Au regard des difficultés présentes, le secteur privé national encourage et s’inscrit dans une logique de mise en place de stratégies et de moyens de relance pour augmenter les parts de marchés des entreprises sénégalaises quelles que soient leurs formes. Mais cette politique d’augmentation des parts de marchés des entreprises et opérateurs économiques nationaux devra irrémédiablement passer par l’engagement des pouvoirs publics à appliquer une politique de promotion des entreprises sénégalaises dans le cadre de la réalisation de projets et d’infrastructures relevant des marchés publics. On garde espoir au vu de leur projet souverainiste prônant je cite leur projet une «rupture avec une dépendance intenable envers l’étranger, surtout face à un monde de plus en plus imprévisible». Mais surtout un projet qui dit que l’épanouissement et le rayonnement du Sénégal, «ce sera avec les Sénégalais» et que «c’est ainsi qu’émergeront plus de champions nationaux dans les domaines tels que l’agriculture , l’artisanat, l’industrie, la rechercher…». C’est ce qu’ils ont promis aux Sénégalais, donc on espère pour notre secteur des BTP.
Cette politique d’augmentation des parts de marchés du privé national devra aussi passer par l’application rigoureuse des nouvelles dispositions du décret n° 2022 – 2295 du 28 décembre 2022 relatif au code des marchés publics sur les régimes préférentiels en faveur des entreprises sénégalaises et communautaires, l’allotissement harmonieux des marchés de travaux, la mutualisation des moyens par le système de regroupements des entreprises, l’adhésion des autorités contractantes à la politique de promotion des nationaux. Il faut surtout l’application d’une politique entrepreneuriale favorisant la présence de l’entreprise locale  dans l’exécution des projets quelle que soit l’origine du financement. Mais aussi la promotion d’une stratégie fondée naturellement sur une nouvelle dynamique de partenariat public-privé (PPP) entre les acteurs institutionnels, le secteur privé et les collectivités locales en vue d’asseoir un développement économique plus équilibré soutenu par des efforts de croissance mieux répartis entre les différents secteurs nationaux. L’incitation à la sous-traitance obligatoire à hauteur de 40% au maximum en faveur des entreprises sénégalaises dans le cadre des appels d’offres internationaux, l’encouragement et le développement des systèmes de groupements en conjoints ou de groupements solidaires pour accroître les possibilités d’acquisition de parts de marchés plus importants font partiie des pistes de sortie de crise.
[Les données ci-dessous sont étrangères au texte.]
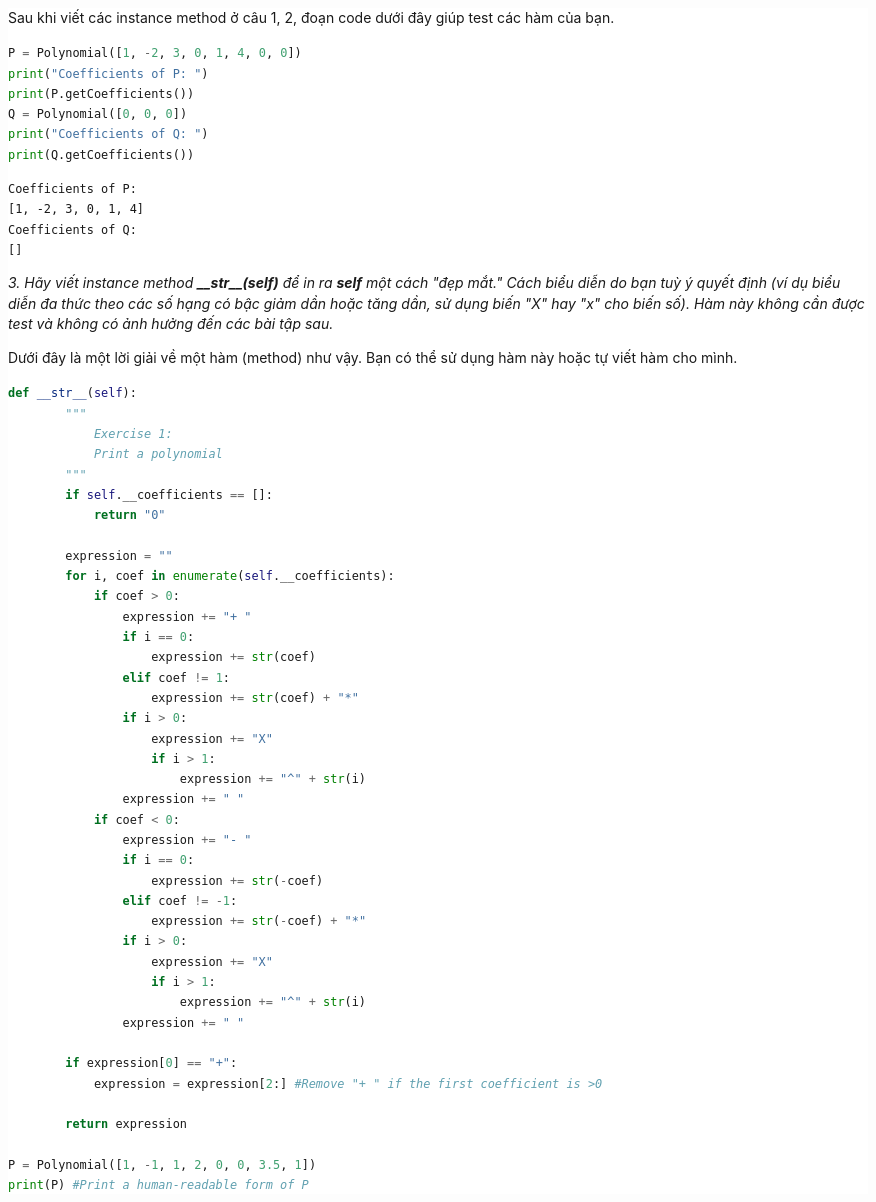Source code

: Sau khi viết các instance method ở câu 1, 2, đoạn code dưới đây giúp test các hàm của bạn.


```python
P = Polynomial([1, -2, 3, 0, 1, 4, 0, 0])
print("Coefficients of P: ")
print(P.getCoefficients())
Q = Polynomial([0, 0, 0])
print("Coefficients of Q: ")
print(Q.getCoefficients())
```

    Coefficients of P: 
    [1, -2, 3, 0, 1, 4]
    Coefficients of Q: 
    []
    

*3. Hãy viết instance method **\_\_str\_\_(self)** để in ra **self** một cách "đẹp mắt." Cách biểu diễn do bạn tuỳ ý quyết định (ví dụ biểu diễn đa thức theo các số hạng có bậc giảm dần hoặc tăng dần, sử dụng biến "X" hay "x" cho biến số). Hàm này không cần được test và không có ảnh hưởng đến các bài tập sau.*

Dưới đây là một lời giải về một hàm (method) như vậy. Bạn có thể sử dụng hàm này hoặc tự viết hàm cho mình.


```python
def __str__(self):
        """
            Exercise 1:
            Print a polynomial
        """
        if self.__coefficients == []:
            return "0"
        
        expression = ""
        for i, coef in enumerate(self.__coefficients):
            if coef > 0:
                expression += "+ "
                if i == 0:
                    expression += str(coef)
                elif coef != 1:
                    expression += str(coef) + "*"
                if i > 0:
                    expression += "X"
                    if i > 1:
                        expression += "^" + str(i) 
                expression += " "
            if coef < 0:
                expression += "- "
                if i == 0:
                    expression += str(-coef)
                elif coef != -1:
                    expression += str(-coef) + "*"
                if i > 0:
                    expression += "X"
                    if i > 1:
                        expression += "^" + str(i) 
                expression += " "
                
        if expression[0] == "+":
            expression = expression[2:] #Remove "+ " if the first coefficient is >0
        
        return expression

P = Polynomial([1, -1, 1, 2, 0, 0, 3.5, 1])
print(P) #Print a human-readable form of P
```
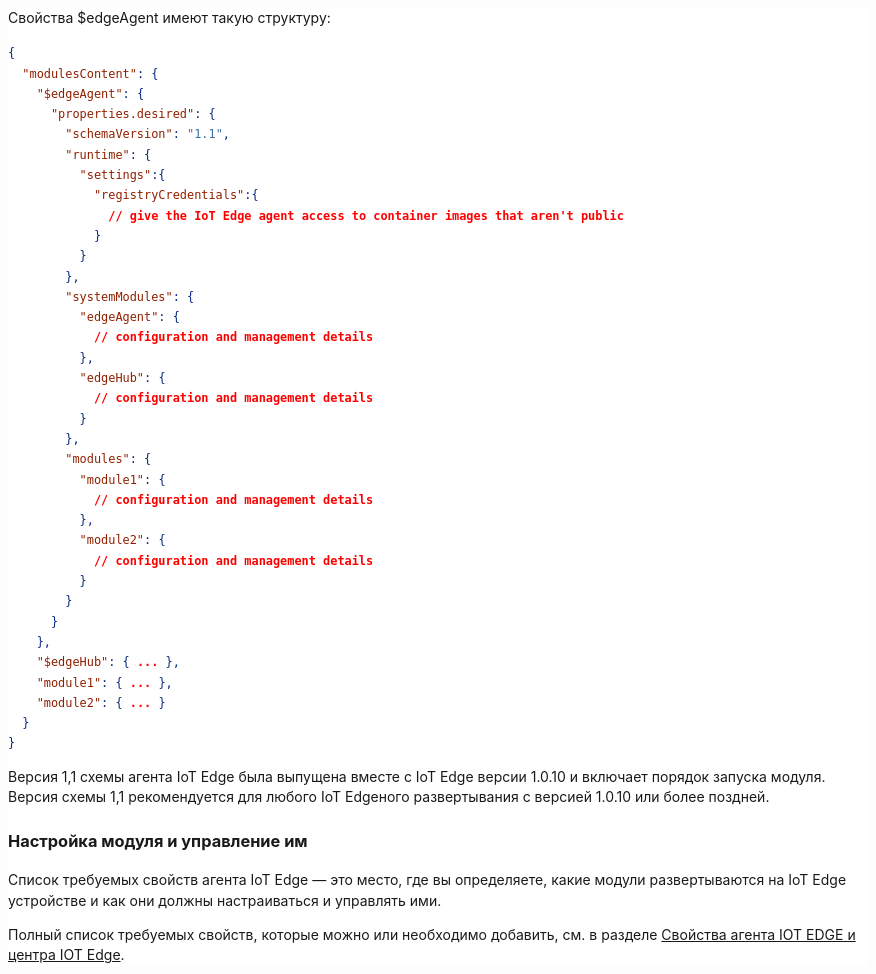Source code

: Свойства $edgeAgent имеют такую структуру:

```json
{
  "modulesContent": {
    "$edgeAgent": {
      "properties.desired": {
        "schemaVersion": "1.1",
        "runtime": {
          "settings":{
            "registryCredentials":{
              // give the IoT Edge agent access to container images that aren't public
            }
          }
        },
        "systemModules": {
          "edgeAgent": {
            // configuration and management details
          },
          "edgeHub": {
            // configuration and management details
          }
        },
        "modules": {
          "module1": {
            // configuration and management details
          },
          "module2": {
            // configuration and management details
          }
        }
      }
    },
    "$edgeHub": { ... },
    "module1": { ... },
    "module2": { ... }
  }
}
```

Версия 1,1 схемы агента IoT Edge была выпущена вместе с IoT Edge версии 1.0.10 и включает порядок запуска модуля. Версия схемы 1,1 рекомендуется для любого IoT Edgeного развертывания с версией 1.0.10 или более поздней.

### <a name="module-configuration-and-management"></a>Настройка модуля и управление им

Список требуемых свойств агента IoT Edge — это место, где вы определяете, какие модули развертываются на IoT Edge устройстве и как они должны настраиваться и управлять ими.

Полный список требуемых свойств, которые можно или необходимо добавить, см. в разделе [Свойства агента IOT EDGE и центра IOT Edge](module-edgeagent-edgehub.md).
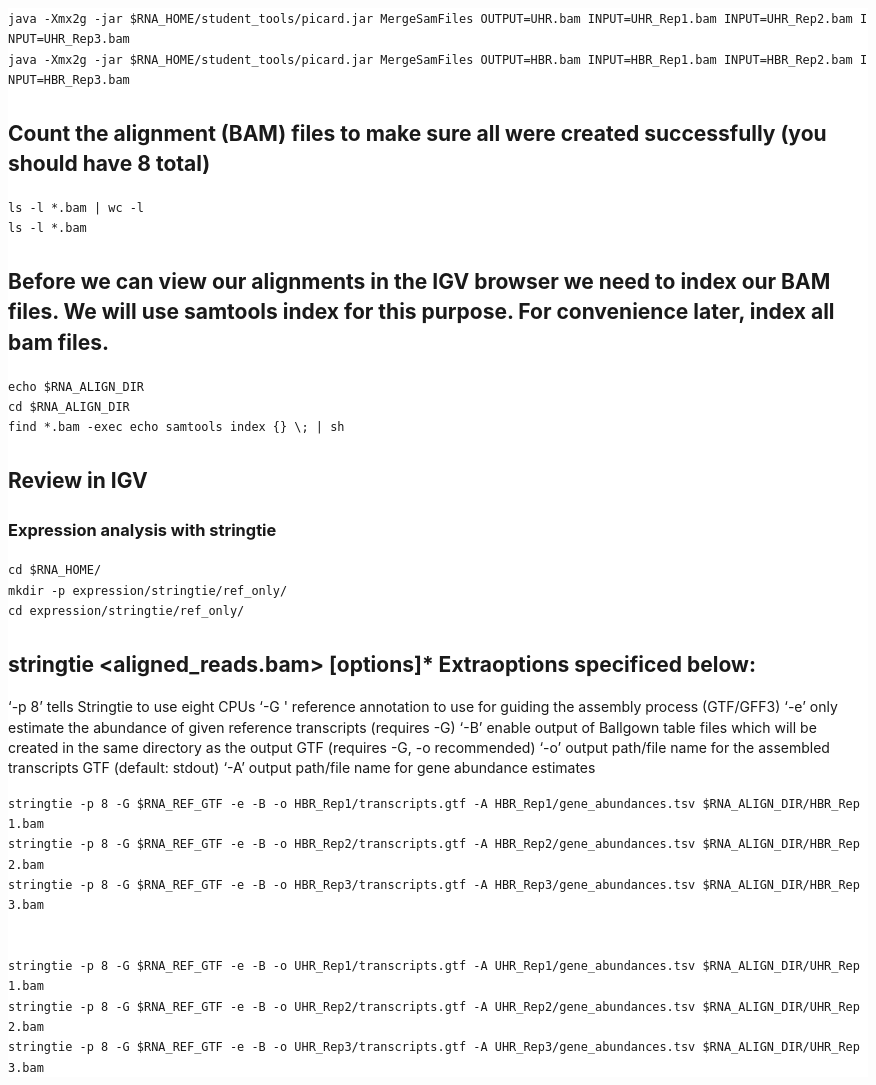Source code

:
 ```
java -Xmx2g -jar $RNA_HOME/student_tools/picard.jar MergeSamFiles OUTPUT=UHR.bam INPUT=UHR_Rep1.bam INPUT=UHR_Rep2.bam INPUT=UHR_Rep3.bam
java -Xmx2g -jar $RNA_HOME/student_tools/picard.jar MergeSamFiles OUTPUT=HBR.bam INPUT=HBR_Rep1.bam INPUT=HBR_Rep2.bam INPUT=HBR_Rep3.bam
```
## Count the alignment (BAM) files to make sure all were created successfully (you should have 8 total)
```
ls -l *.bam | wc -l
ls -l *.bam
```

## Before we can view our alignments in the IGV browser we need to index our BAM files. We will use samtools index for this purpose. For convenience later, index all bam files.
```
echo $RNA_ALIGN_DIR
cd $RNA_ALIGN_DIR
find *.bam -exec echo samtools index {} \; | sh
```


## Review in IGV


### Expression analysis with stringtie

```
cd $RNA_HOME/
mkdir -p expression/stringtie/ref_only/
cd expression/stringtie/ref_only/
```
## stringtie <aligned_reads.bam> [options]* Extraoptions specificed below: 
‘-p 8’ tells Stringtie to use eight CPUs
‘-G ' reference annotation to use for guiding the assembly process (GTF/GFF3)
‘-e’ only estimate the abundance of given reference transcripts (requires -G)
‘-B’ enable output of Ballgown table files which will be created in the same directory as the output GTF (requires -G, -o recommended)
‘-o’ output path/file name for the assembled transcripts GTF (default: stdout)
‘-A’ output path/file name for gene abundance estimates

```
stringtie -p 8 -G $RNA_REF_GTF -e -B -o HBR_Rep1/transcripts.gtf -A HBR_Rep1/gene_abundances.tsv $RNA_ALIGN_DIR/HBR_Rep1.bam
stringtie -p 8 -G $RNA_REF_GTF -e -B -o HBR_Rep2/transcripts.gtf -A HBR_Rep2/gene_abundances.tsv $RNA_ALIGN_DIR/HBR_Rep2.bam
stringtie -p 8 -G $RNA_REF_GTF -e -B -o HBR_Rep3/transcripts.gtf -A HBR_Rep3/gene_abundances.tsv $RNA_ALIGN_DIR/HBR_Rep3.bam


stringtie -p 8 -G $RNA_REF_GTF -e -B -o UHR_Rep1/transcripts.gtf -A UHR_Rep1/gene_abundances.tsv $RNA_ALIGN_DIR/UHR_Rep1.bam
stringtie -p 8 -G $RNA_REF_GTF -e -B -o UHR_Rep2/transcripts.gtf -A UHR_Rep2/gene_abundances.tsv $RNA_ALIGN_DIR/UHR_Rep2.bam
stringtie -p 8 -G $RNA_REF_GTF -e -B -o UHR_Rep3/transcripts.gtf -A UHR_Rep3/gene_abundances.tsv $RNA_ALIGN_DIR/UHR_Rep3.bam
 ```
 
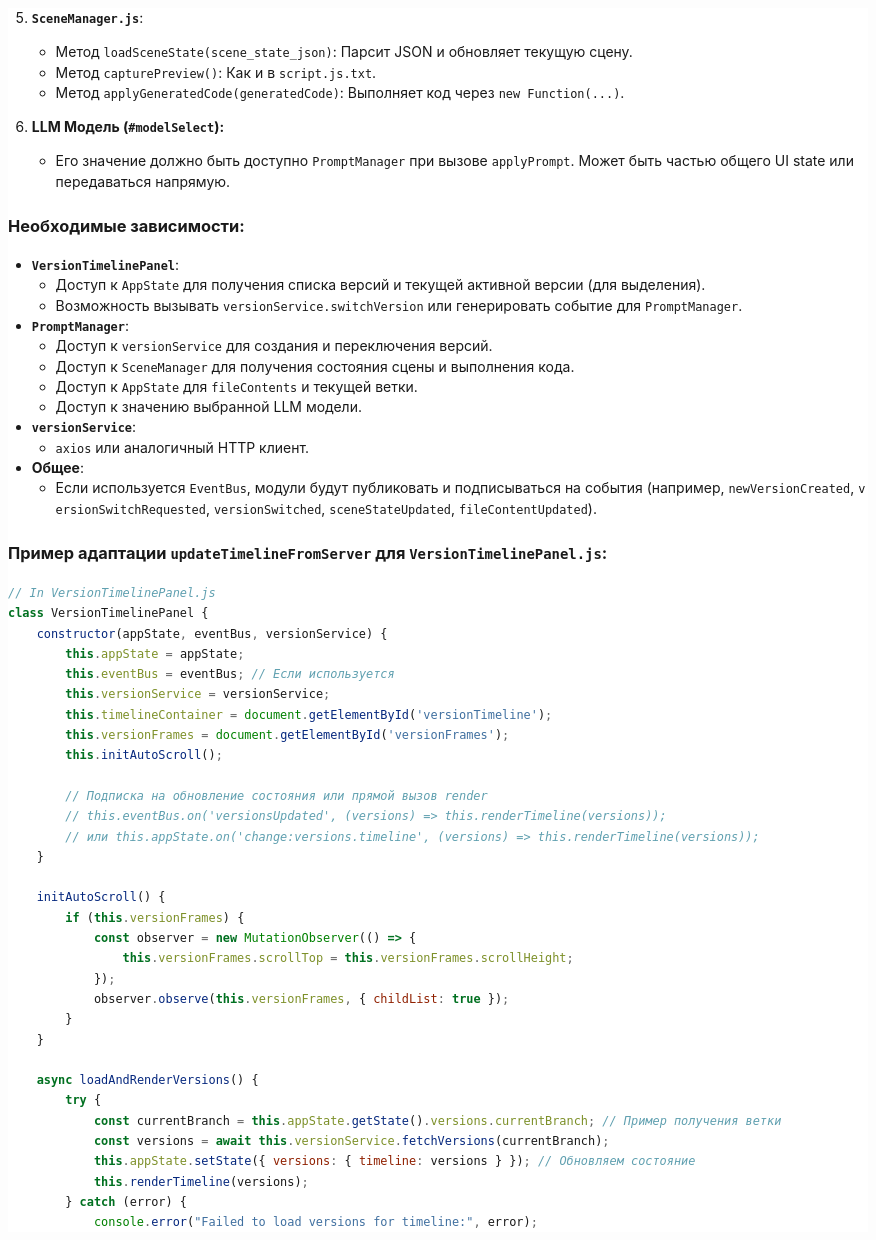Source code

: 5.  **`SceneManager.js`**:
    *   Метод `loadSceneState(scene_state_json)`: Парсит JSON и обновляет текущую сцену.
    *   Метод `capturePreview()`: Как и в `script.js.txt`.
    *   Метод `applyGeneratedCode(generatedCode)`: Выполняет код через `new Function(...)`.

6.  **LLM Модель (`#modelSelect`):**
    *   Его значение должно быть доступно `PromptManager` при вызове `applyPrompt`. Может быть частью общего UI state или передаваться напрямую.

### Необходимые зависимости:

*   **`VersionTimelinePanel`**:
    *   Доступ к `AppState` для получения списка версий и текущей активной версии (для выделения).
    *   Возможность вызывать `versionService.switchVersion` или генерировать событие для `PromptManager`.
*   **`PromptManager`**:
    *   Доступ к `versionService` для создания и переключения версий.
    *   Доступ к `SceneManager` для получения состояния сцены и выполнения кода.
    -   Доступ к `AppState` для `fileContents` и текущей ветки.
    *   Доступ к значению выбранной LLM модели.
*   **`versionService`**:
    *   `axios` или аналогичный HTTP клиент.
*   **Общее**:
    *   Если используется `EventBus`, модули будут публиковать и подписываться на события (например, `newVersionCreated`, `versionSwitchRequested`, `versionSwitched`, `sceneStateUpdated`, `fileContentUpdated`).

### Пример адаптации `updateTimelineFromServer` для `VersionTimelinePanel.js`:

```javascript
// In VersionTimelinePanel.js
class VersionTimelinePanel {
    constructor(appState, eventBus, versionService) {
        this.appState = appState;
        this.eventBus = eventBus; // Если используется
        this.versionService = versionService;
        this.timelineContainer = document.getElementById('versionTimeline');
        this.versionFrames = document.getElementById('versionFrames');
        this.initAutoScroll();

        // Подписка на обновление состояния или прямой вызов render
        // this.eventBus.on('versionsUpdated', (versions) => this.renderTimeline(versions));
        // или this.appState.on('change:versions.timeline', (versions) => this.renderTimeline(versions));
    }

    initAutoScroll() {
        if (this.versionFrames) {
            const observer = new MutationObserver(() => {
                this.versionFrames.scrollTop = this.versionFrames.scrollHeight;
            });
            observer.observe(this.versionFrames, { childList: true });
        }
    }

    async loadAndRenderVersions() {
        try {
            const currentBranch = this.appState.getState().versions.currentBranch; // Пример получения ветки
            const versions = await this.versionService.fetchVersions(currentBranch);
            this.appState.setState({ versions: { timeline: versions } }); // Обновляем состояние
            this.renderTimeline(versions);
        } catch (error) {
            console.error("Failed to load versions for timeline:", error);
```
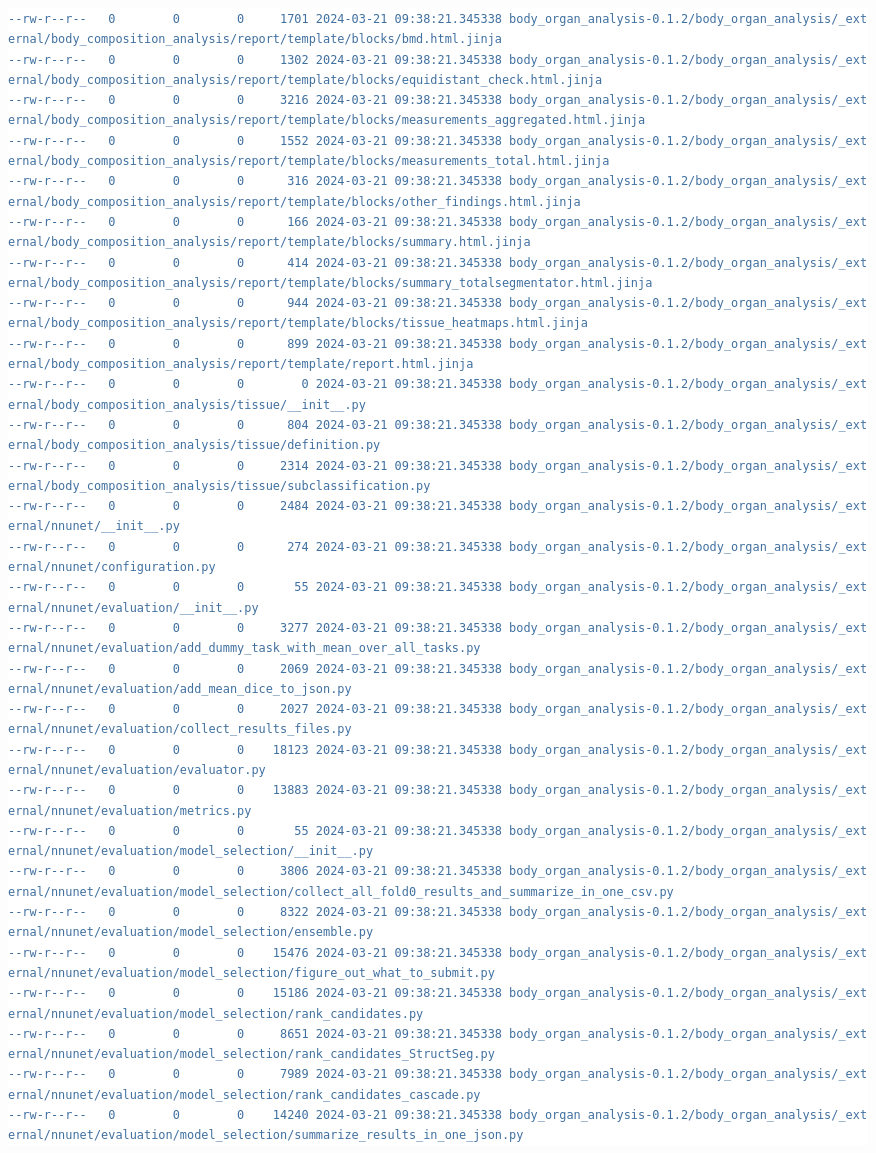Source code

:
 ```diff
--rw-r--r--   0        0        0     1701 2024-03-21 09:38:21.345338 body_organ_analysis-0.1.2/body_organ_analysis/_external/body_composition_analysis/report/template/blocks/bmd.html.jinja
--rw-r--r--   0        0        0     1302 2024-03-21 09:38:21.345338 body_organ_analysis-0.1.2/body_organ_analysis/_external/body_composition_analysis/report/template/blocks/equidistant_check.html.jinja
--rw-r--r--   0        0        0     3216 2024-03-21 09:38:21.345338 body_organ_analysis-0.1.2/body_organ_analysis/_external/body_composition_analysis/report/template/blocks/measurements_aggregated.html.jinja
--rw-r--r--   0        0        0     1552 2024-03-21 09:38:21.345338 body_organ_analysis-0.1.2/body_organ_analysis/_external/body_composition_analysis/report/template/blocks/measurements_total.html.jinja
--rw-r--r--   0        0        0      316 2024-03-21 09:38:21.345338 body_organ_analysis-0.1.2/body_organ_analysis/_external/body_composition_analysis/report/template/blocks/other_findings.html.jinja
--rw-r--r--   0        0        0      166 2024-03-21 09:38:21.345338 body_organ_analysis-0.1.2/body_organ_analysis/_external/body_composition_analysis/report/template/blocks/summary.html.jinja
--rw-r--r--   0        0        0      414 2024-03-21 09:38:21.345338 body_organ_analysis-0.1.2/body_organ_analysis/_external/body_composition_analysis/report/template/blocks/summary_totalsegmentator.html.jinja
--rw-r--r--   0        0        0      944 2024-03-21 09:38:21.345338 body_organ_analysis-0.1.2/body_organ_analysis/_external/body_composition_analysis/report/template/blocks/tissue_heatmaps.html.jinja
--rw-r--r--   0        0        0      899 2024-03-21 09:38:21.345338 body_organ_analysis-0.1.2/body_organ_analysis/_external/body_composition_analysis/report/template/report.html.jinja
--rw-r--r--   0        0        0        0 2024-03-21 09:38:21.345338 body_organ_analysis-0.1.2/body_organ_analysis/_external/body_composition_analysis/tissue/__init__.py
--rw-r--r--   0        0        0      804 2024-03-21 09:38:21.345338 body_organ_analysis-0.1.2/body_organ_analysis/_external/body_composition_analysis/tissue/definition.py
--rw-r--r--   0        0        0     2314 2024-03-21 09:38:21.345338 body_organ_analysis-0.1.2/body_organ_analysis/_external/body_composition_analysis/tissue/subclassification.py
--rw-r--r--   0        0        0     2484 2024-03-21 09:38:21.345338 body_organ_analysis-0.1.2/body_organ_analysis/_external/nnunet/__init__.py
--rw-r--r--   0        0        0      274 2024-03-21 09:38:21.345338 body_organ_analysis-0.1.2/body_organ_analysis/_external/nnunet/configuration.py
--rw-r--r--   0        0        0       55 2024-03-21 09:38:21.345338 body_organ_analysis-0.1.2/body_organ_analysis/_external/nnunet/evaluation/__init__.py
--rw-r--r--   0        0        0     3277 2024-03-21 09:38:21.345338 body_organ_analysis-0.1.2/body_organ_analysis/_external/nnunet/evaluation/add_dummy_task_with_mean_over_all_tasks.py
--rw-r--r--   0        0        0     2069 2024-03-21 09:38:21.345338 body_organ_analysis-0.1.2/body_organ_analysis/_external/nnunet/evaluation/add_mean_dice_to_json.py
--rw-r--r--   0        0        0     2027 2024-03-21 09:38:21.345338 body_organ_analysis-0.1.2/body_organ_analysis/_external/nnunet/evaluation/collect_results_files.py
--rw-r--r--   0        0        0    18123 2024-03-21 09:38:21.345338 body_organ_analysis-0.1.2/body_organ_analysis/_external/nnunet/evaluation/evaluator.py
--rw-r--r--   0        0        0    13883 2024-03-21 09:38:21.345338 body_organ_analysis-0.1.2/body_organ_analysis/_external/nnunet/evaluation/metrics.py
--rw-r--r--   0        0        0       55 2024-03-21 09:38:21.345338 body_organ_analysis-0.1.2/body_organ_analysis/_external/nnunet/evaluation/model_selection/__init__.py
--rw-r--r--   0        0        0     3806 2024-03-21 09:38:21.345338 body_organ_analysis-0.1.2/body_organ_analysis/_external/nnunet/evaluation/model_selection/collect_all_fold0_results_and_summarize_in_one_csv.py
--rw-r--r--   0        0        0     8322 2024-03-21 09:38:21.345338 body_organ_analysis-0.1.2/body_organ_analysis/_external/nnunet/evaluation/model_selection/ensemble.py
--rw-r--r--   0        0        0    15476 2024-03-21 09:38:21.345338 body_organ_analysis-0.1.2/body_organ_analysis/_external/nnunet/evaluation/model_selection/figure_out_what_to_submit.py
--rw-r--r--   0        0        0    15186 2024-03-21 09:38:21.345338 body_organ_analysis-0.1.2/body_organ_analysis/_external/nnunet/evaluation/model_selection/rank_candidates.py
--rw-r--r--   0        0        0     8651 2024-03-21 09:38:21.345338 body_organ_analysis-0.1.2/body_organ_analysis/_external/nnunet/evaluation/model_selection/rank_candidates_StructSeg.py
--rw-r--r--   0        0        0     7989 2024-03-21 09:38:21.345338 body_organ_analysis-0.1.2/body_organ_analysis/_external/nnunet/evaluation/model_selection/rank_candidates_cascade.py
--rw-r--r--   0        0        0    14240 2024-03-21 09:38:21.345338 body_organ_analysis-0.1.2/body_organ_analysis/_external/nnunet/evaluation/model_selection/summarize_results_in_one_json.py
```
De même que l’encouragement  aux regroupements  d’entreprises locales et étrangères ou joint-venture pour pouvoir bénéficier de  l’application de marges préférentielles dans le cadre des appels d’offres internationaux. Mais en outre, il sera nécessaire de sensibiliser et inviter  les bailleurs de fonds et partenaires techniques et financiers à l’effort de développement impliquant le secteur privé national et par ailleurs, relancer l’initiative consistant à mettre en place une commission nationale de qualification et de classification des entreprises (CNQCE) pour éviter les risques consistant à mettre en compétition les petites et moyennes entreprises (PME) avec les grandes entreprises et réviser les critères de conformité et d’éligibilité  dans les consultations et appels à la concurrence pour permettre l’accessibilité des entreprises sénégalaises.